Les planteurs font cependant face à «des difficultés persistantes» : pénurie de main-d’œuvre, hausse des coûts d’intrants, problèmes d’irrigation dans le Nord. «La drip irrigation est aujourd’hui la réponse», a affirmé le ministre, rappelant que son gouvernement était à l’origine du barrage de Midlands et que les travaux du barrage de Rivière-desAnguilles débuteront en février. Il a également appelé la Central Water Authority et l’Irrigation Authority à «mutualiser leurs ressources» pour améliorer les services aux planteurs.
?Un marché mondial sous pression
S’exprimant devant l’ISO, le ministre a insisté sur la nécessité d’accélérer la transformation qualitative du secteur mauricien : «Nous devons accroître la production de sucres à haute valeur ajoutée, notamment nos sucres spéciaux mondialement reconnus, tout en respectant strictement les normes de durabilité et de responsabilité sociale.» Près de 40 % de la production mauricienne est déjà certifiée durable.
Maurice exporte actuellement vers 65 pays et détient «plus d’un tiers du marché des sucres spéciaux dans l’UE-27, un segment d’environ 250 000 tonnes par an». Mais Arvin Boolell a averti : «Nous devons rester en avance sur la courbe.» L’Union européenne (UE) fait face à des «montagnes de sucre de betterave», entraînant une chute des prix et la fermeture de cinq usines cette année.
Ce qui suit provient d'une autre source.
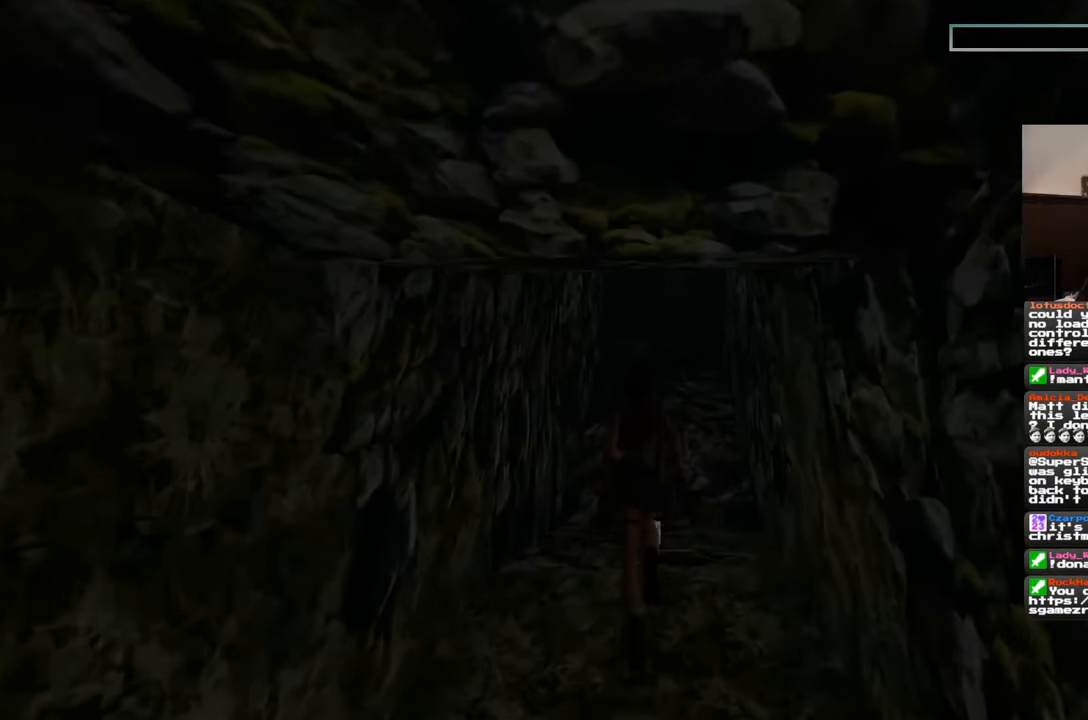
{"dt_ms": 500, "buttons": ["R2"], "left_stick": "center", "right_stick": "center", "events": [[233, "left_stick", "center"]]}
Une réduction des superficies est envisagée pour 2026, ce qui pourrait soutenir les cours.
? «Fair Trade» et multifonctionnalité
Avec près de 130 000 tonnes de sucres spéciaux exportées, le ministre a encouragé les planteurs à tirer pleinement parti de la certification Fair Trade, offrant un premium de 60 dollars par tonne et un accès à «des segments plus rémunérateurs». Il a également plaidé pour la réhabilitation des terres abandonnées et l’augmentation de la production de biomasse – bagasse et eucalyptus –, estimant que «le prix de transfert de la bagasse doit être revu».
«King Sugarcane est là pour durer, mais avec de la valeur ajoutée», a conclu Arvin Boolell, affirmant que le modèle mauricien de réforme «reste une référence internationale».